*Given text*:
──────

Dora Guo

It’s an omnipresent trope to ascribe activist intent — with varying legitimacy — to theater. In a world wrought with political tumult, this approach is a popular way to endow a show with broader resonance. But it’s hard not to be skeptical of this lofty goal: much “art for social change” fails to deliver on its promise.

Enter “Manahatta.”

This new play by Mary Kathryn Nagle achieves its political ambitions through double casting, which reframes key narratives of Native American experience by grounding universal issues in intimate relationships, maintaining a multi-issue agenda and redefining home as a history, not a place.

“Manahatta” includes two separate timelines: first is the story of Jane Snake — a young woman who just might be the first Native American on Wall Street — and her family in Oklahoma. Then, there is the story of Jane’s ancestors on the island of Manahatta, the Lenape people, facing the violence of the Dutch East India Company. Switching between these periods, “Manahatta” tells a tale of destruction: in the modern era, the Snake family weathers the 2008 financial crisis; in the 1600s, the Lenape people struggle to save themselves from manipulation and massacre by the Dutch colonizers.

As the story progresses, Nagle weaves in many different aspects of Native American life. Characters address the perils of preserving the Lenape language, Christian missionaries’ role in Native American assimilation, white male predation on Native women, the tokenizing experience of breaking the glass ceiling, and cultural genocide inflicted on Native children. Nagle also touches on slavery, alcohol, border walls a la “MAGA,” being gay in a church, healthcare costs and Adjustable Rate Mortgages, among other things.

It’s a lot to cover. But the play’s audacity pays off: Nagle doesn’t shy away from addressing so many vital issues, and by doing so, she paints an intricate portrait of the narratives that underpin Native American life. What allows these themes to jell are the historical echoes Nagle incorporates via double casting: each modern character has a counterpart in the past timeline. Jane Snake, the protagonist who ascends to power in Manhattan, is played by the same actress as Le-le-wa’-you, a Lenape woman who trades fur with the colonists in Manahatta. Joe, the Lehman Brothers executive who bumbles through mea culpa allyship, is paralleled by Jakob, a Dutch settler who, despite sympathizing with Le-le-wa’-you, barely hesitates to murder her loved ones.

The story oscillates fluidly between these chronologies: dialogue repeats and overlaps, actors change costumes onstage, scenes bleed into each other seamlessly. The two worlds coexist and intertwine with one stage, one set, one cast.

The purpose of this parallelism must be contextualized with the playwright’s background: Nagle is a partner at Pipestem Law, where she advocates for tribal sovereignty; her belief in the power of theater is clearly informed by her legal ethos. In an interview with “Shondaland,” she described her understanding of legal activism as an issue of story: since the laws that harm Native American people “are based on false narratives,” the way “to really counteract them is to change the narrative through storytelling.” As important as precedent, Nagle claims, are the stories we choose to believe about the laws that govern us.

──────

*Stored data*:
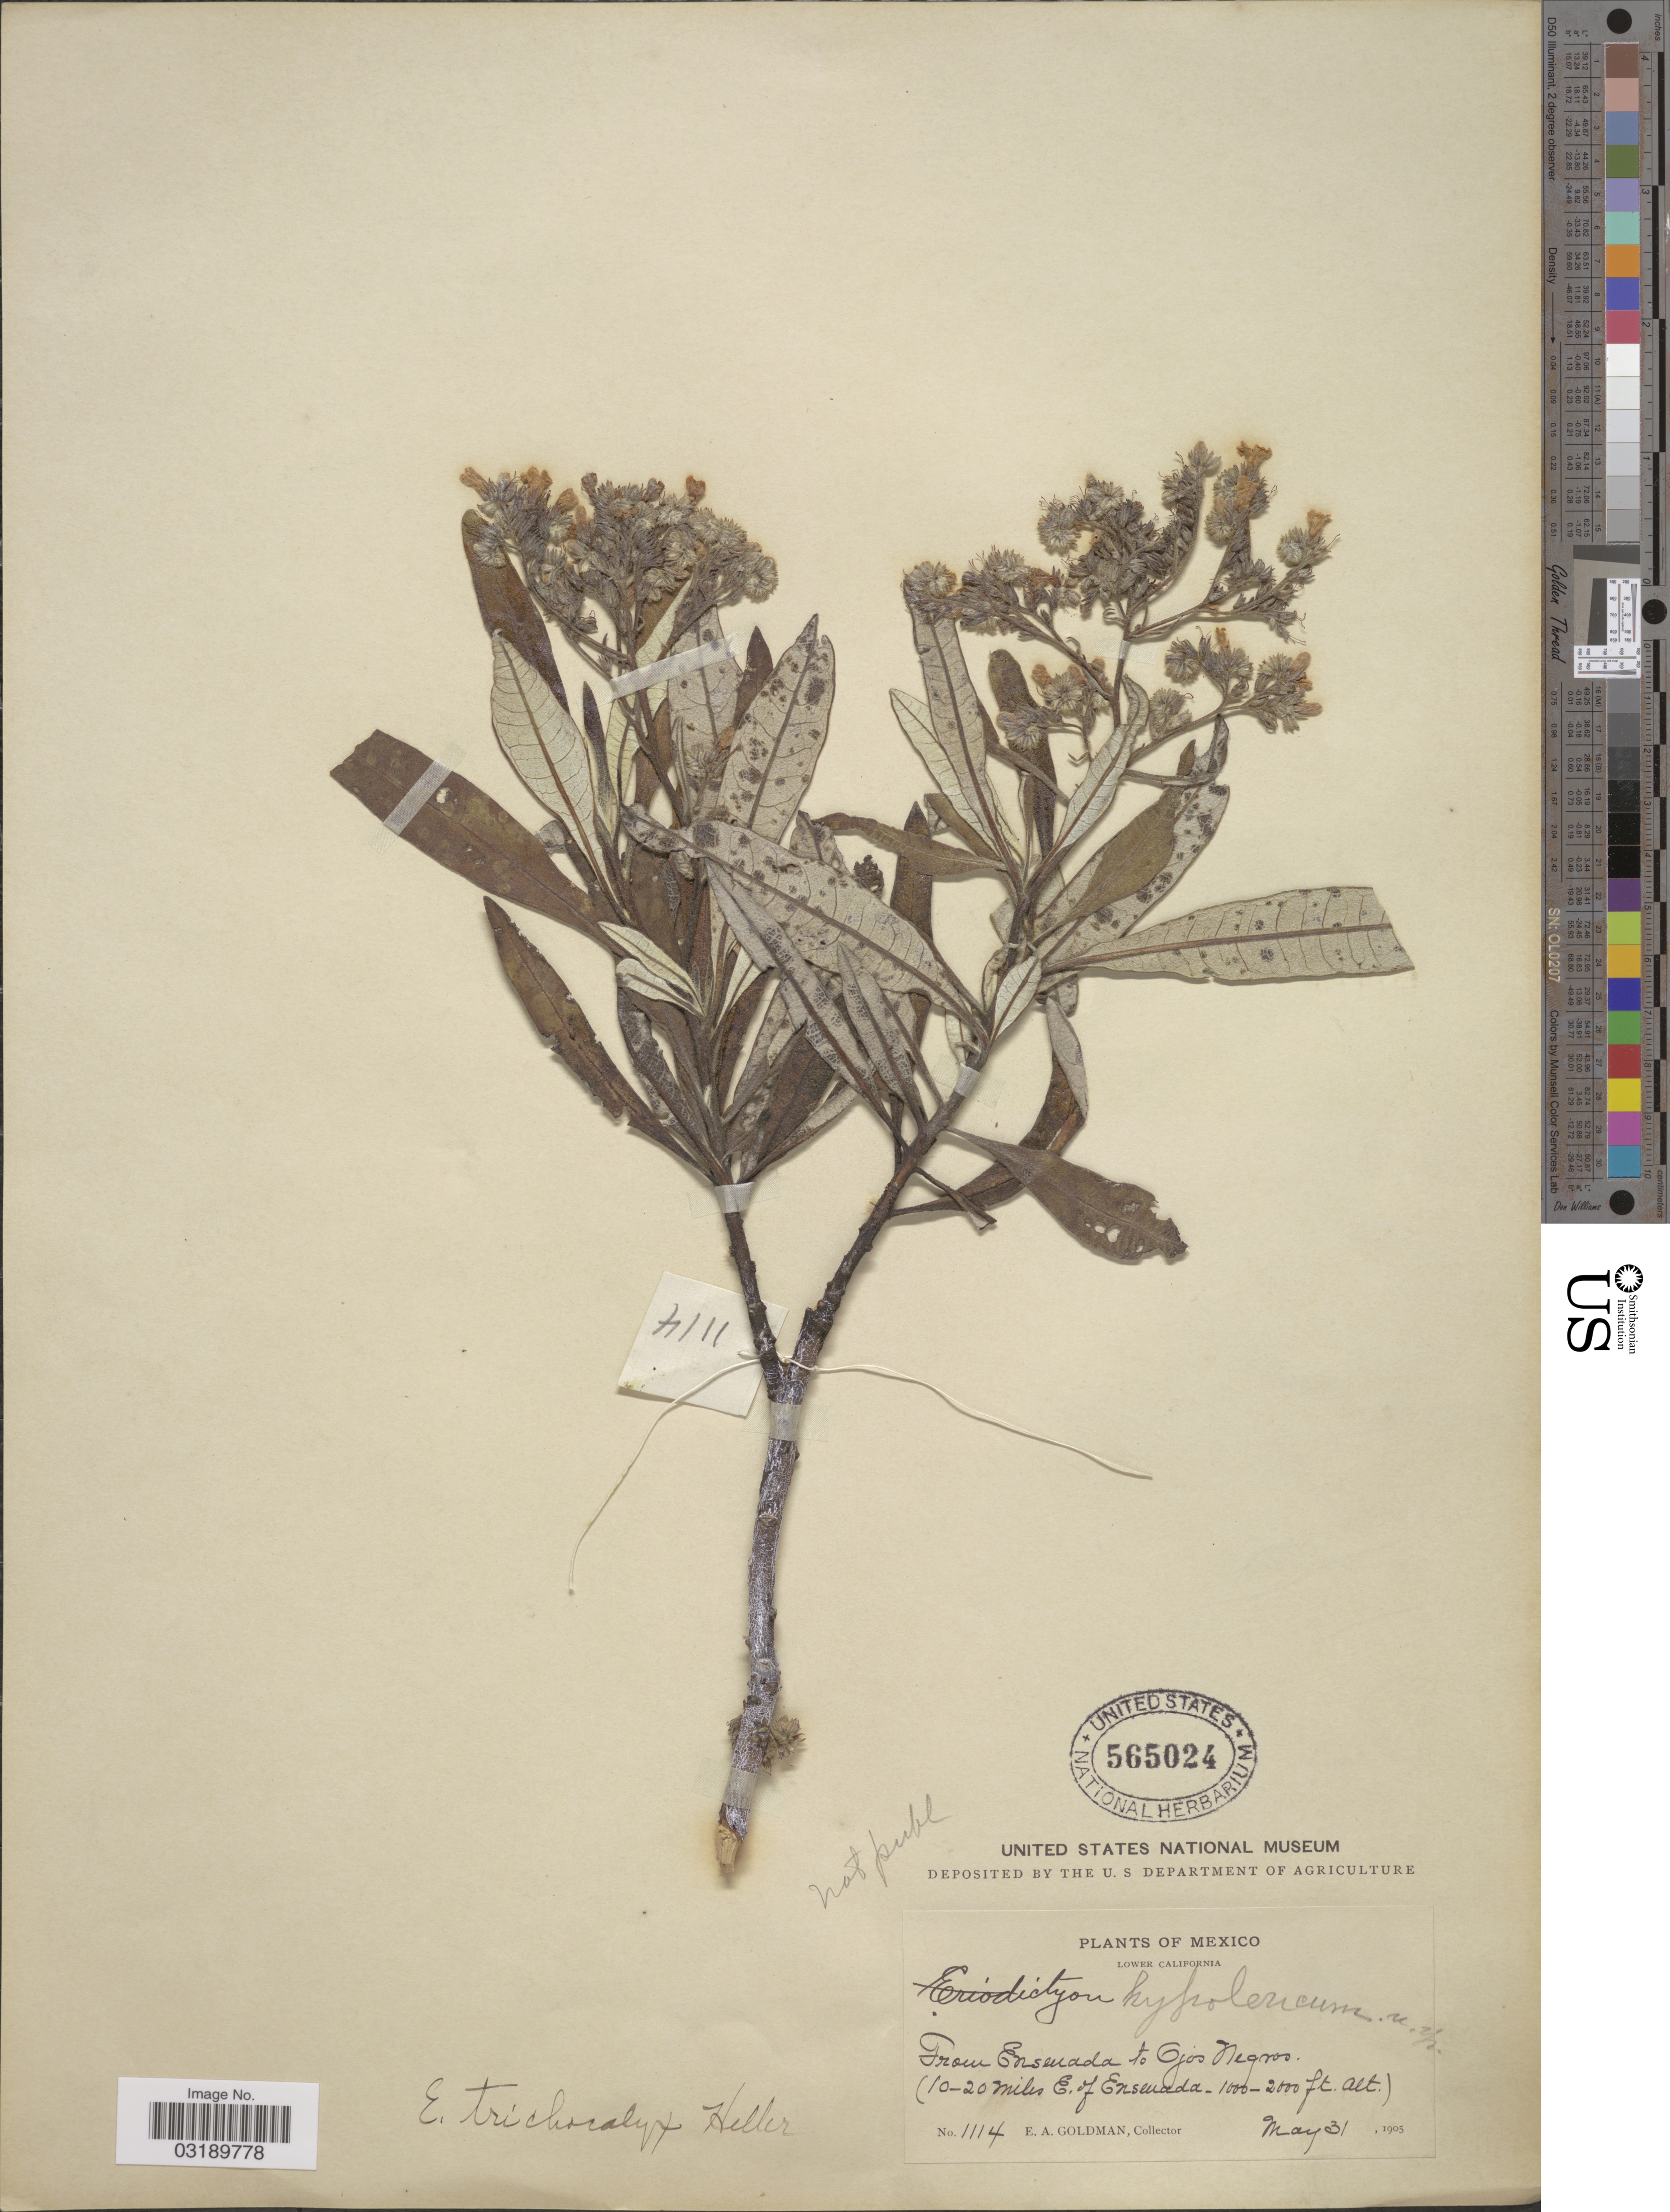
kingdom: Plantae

──────

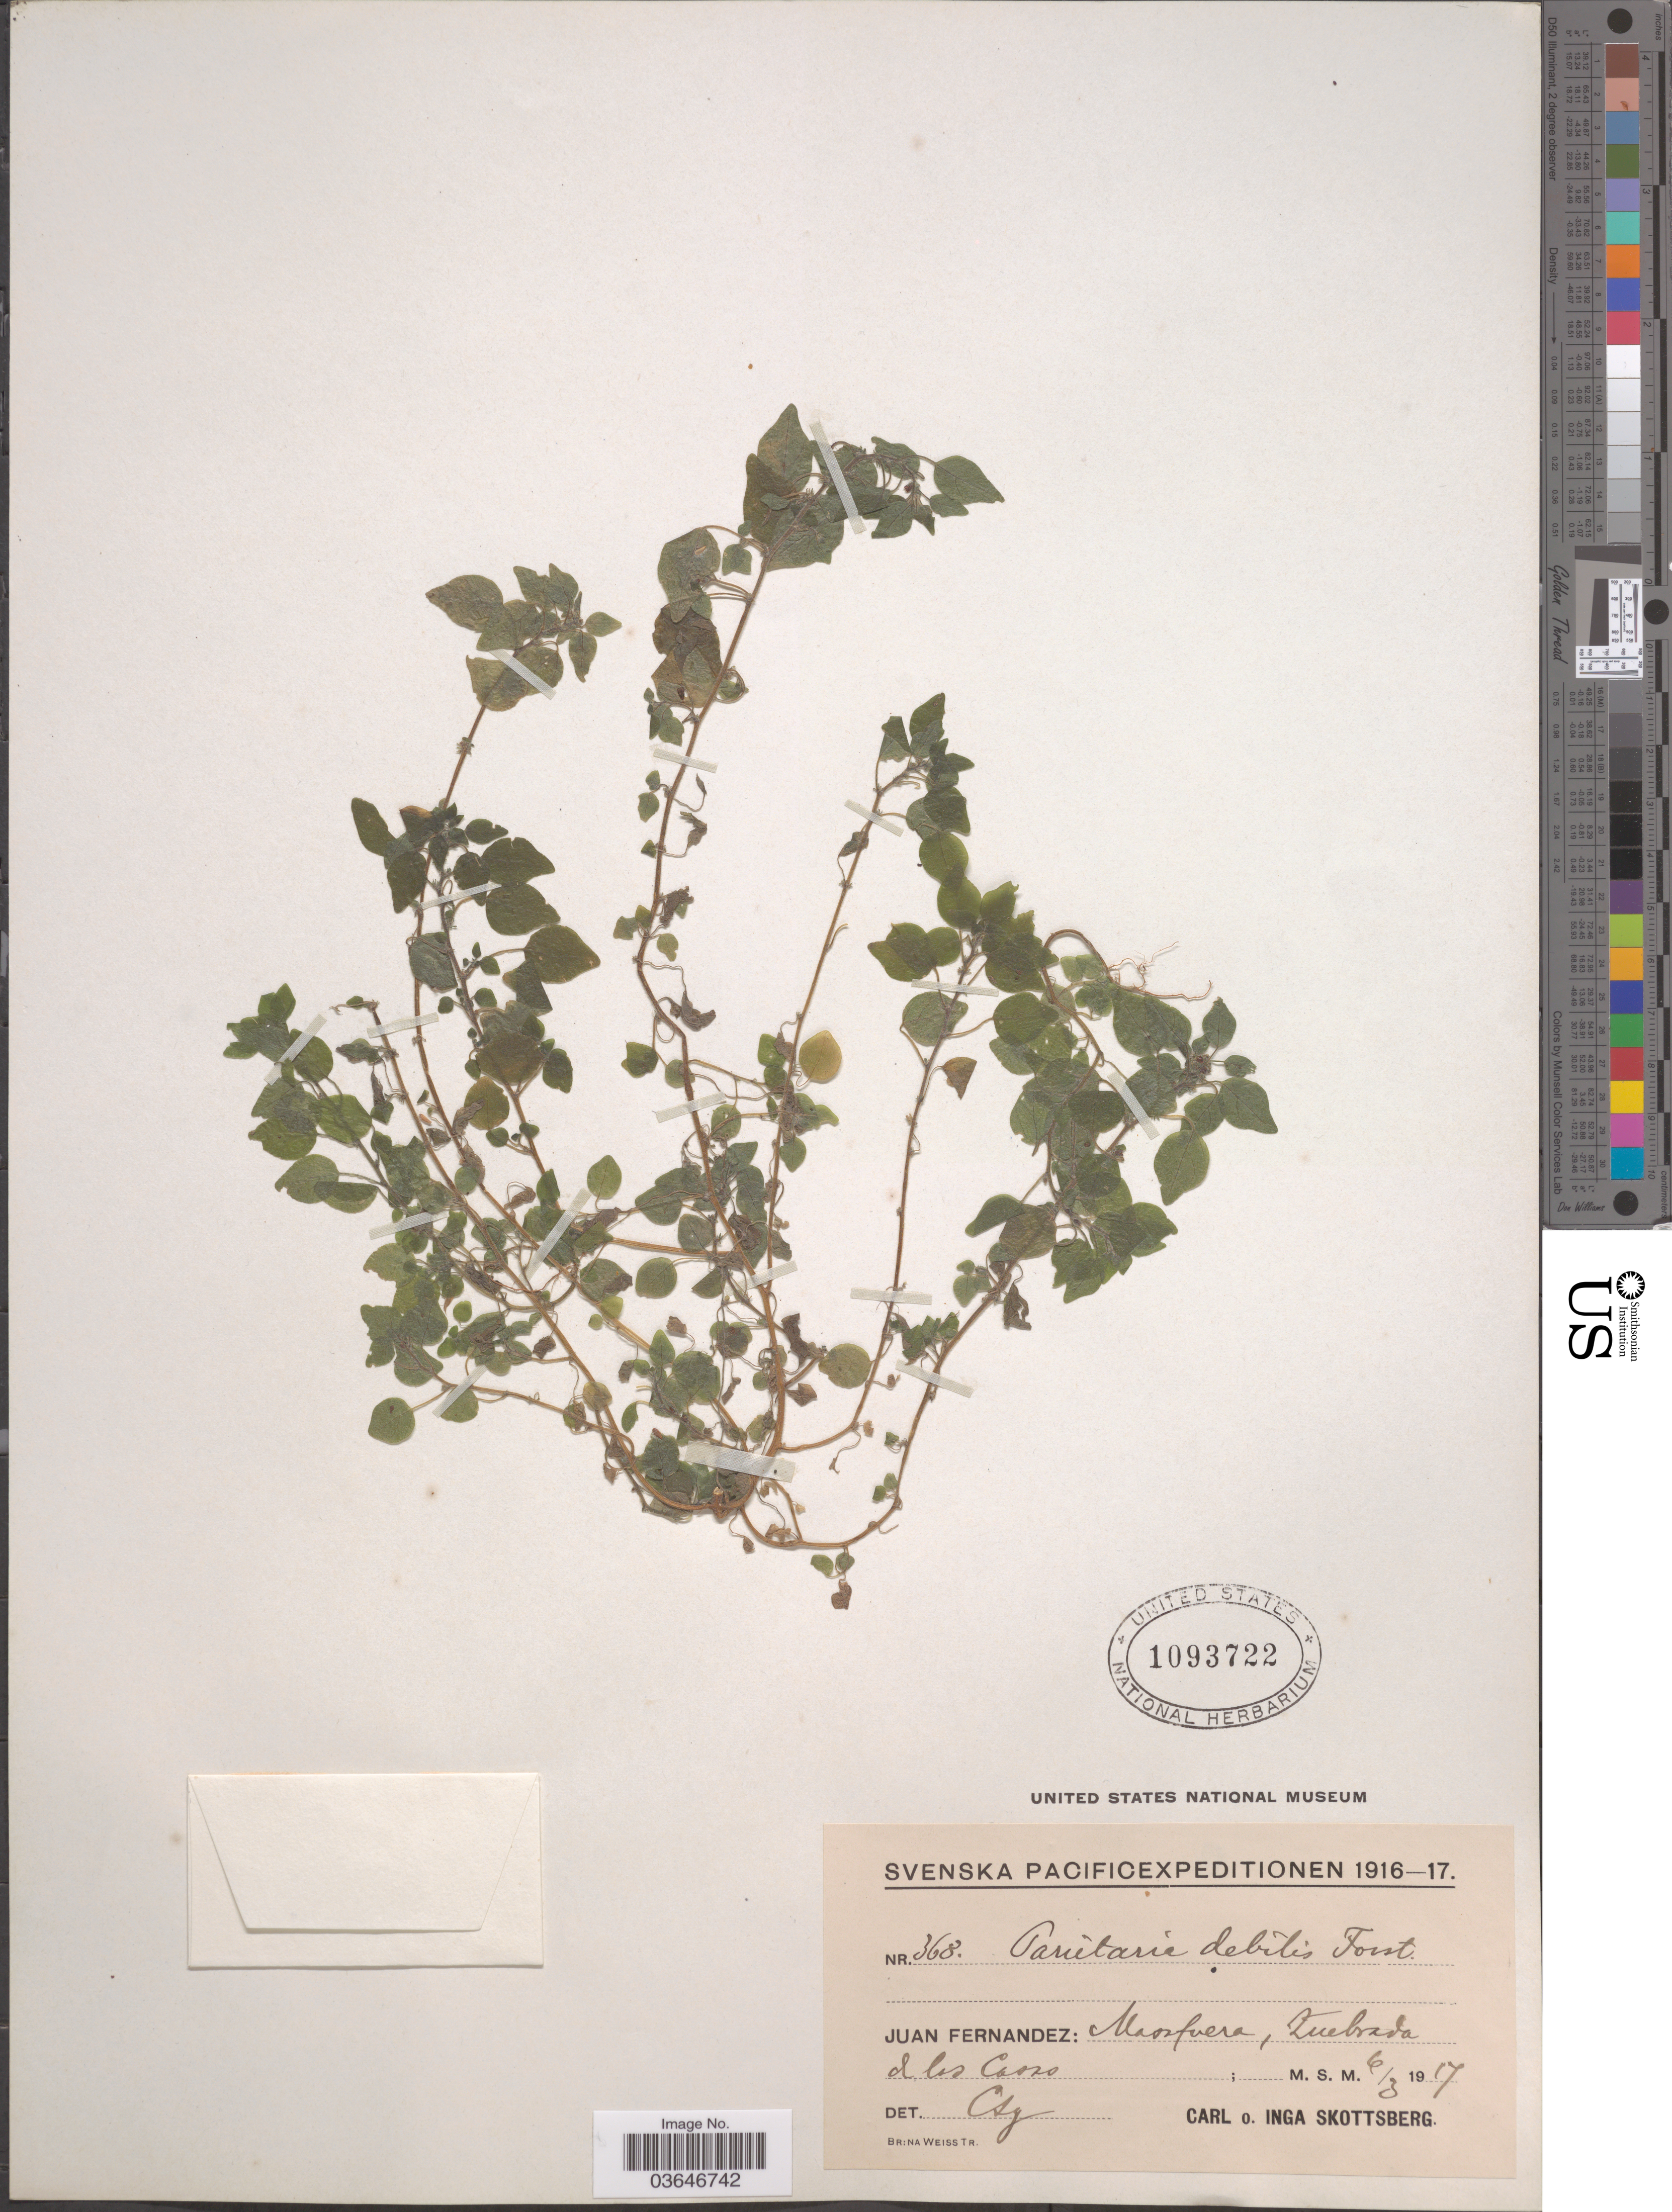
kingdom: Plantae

──────

*Task list*:
• a. Answer these questions using the review of "Manahatta":
(i) Which crisis does the Snake family weather in the modern timeline?
(ii) Which character is played by the same actress as Jane Snake?
(iii) At what firm is Nagle a partner?
• b. Pick up the review of the play "Manahatta" after its last sentence and carry it forward in the same style.

*Response list*:
• a.
(i) The 2008 financial crisis.
(ii) Le-le-wa'-you, a Lenape woman who trades fur with the colonists in Manahatta.
(iii) Pipestem Law.

• b.
So Nagle confronts these narratives. In “Manahatta,” dual-casting parallelism — which is “not optional,” according to the playwright — challenges the historical amnesia that cleaves the past from the present. By overlapping the set, characters, costumes and scenes of “Manahatta,” Nagle forces us to understand that the problems of Native oppression are perennial, rooted in Colonialism and enduring through the present era. Nothing in “Manahatta” is isolated, and no action is decontextualized from its precedent.

This structure allows the power dynamics in “Manahatta” to recycle through disparate contexts: in the 1600s, the Dutch guile the Lenape into selling their ancestral lands on the grounds that natives will never understand the concept of ownership; in the 2000s, a bank offers Bobbie (the matriarch of the Snake family) a shoddy mortgage that costs her the house the Snake family has inhabited for generations — the banker, confident that Bobbie will never grasp the economics of home ownership, neglects to explain the dangers of the deal. Themes of control, manipulation, and greed permeate every interaction between the mighty and the disempowered, telling a compelling story about a Native American experience that might vary in specifics, but persists in its most devastating effects.

When Bobbie loses her home to foreclosure, Nagle reminds us of the brutal ways Lenape people have been evicted throughout history. This culminates in perhaps the most potent moment of the play, when Jane offers to pay off her mother’s debts, and Bobbie refuses the money — how could she accept cash “made from all those other idiots who got loans they can’t repay”?

This is a specific story about Bobbie, Jane, and predatory lending. But its resonance broadens when it is posed next to a scene between Le-le-wa’-you and her mother, in which Le-le-wa’-you gushes about trading with the Dutch for “more” wampum, and her mother replies, “We trade with, not for, wampum.” Modern Jane enters antihero territory, becoming a workaholic Wall Street shark, echoing the greed of the Dutch East India Company and straining for more. Here, Nagle’s point is clear — perhaps our protagonist has succeeded, but she’s done so by selling out, by extorting the innocent, by forgetting her culture and the people she loves. This is what “Manahatta” does best: it contextualizes complex power structures in intimate relationships.

As these themes develop, Nagle stays true to her story-for-social-change aim. She resists the urge to shoehorn her activism into a single, pithy mission statement. If some of the topics of “Manahatta” lack full exploration, it is only because the playwright sees so many Native American histories that need rewriting. To paraphrase Audre Lorde, “Manahatta” is not a single-issue play because its characters don’t live single-issue lives. Sure, narrowing the show’s thematic scope would allow for deeper examination of its subjects. But it would do so at the expense of historical justice.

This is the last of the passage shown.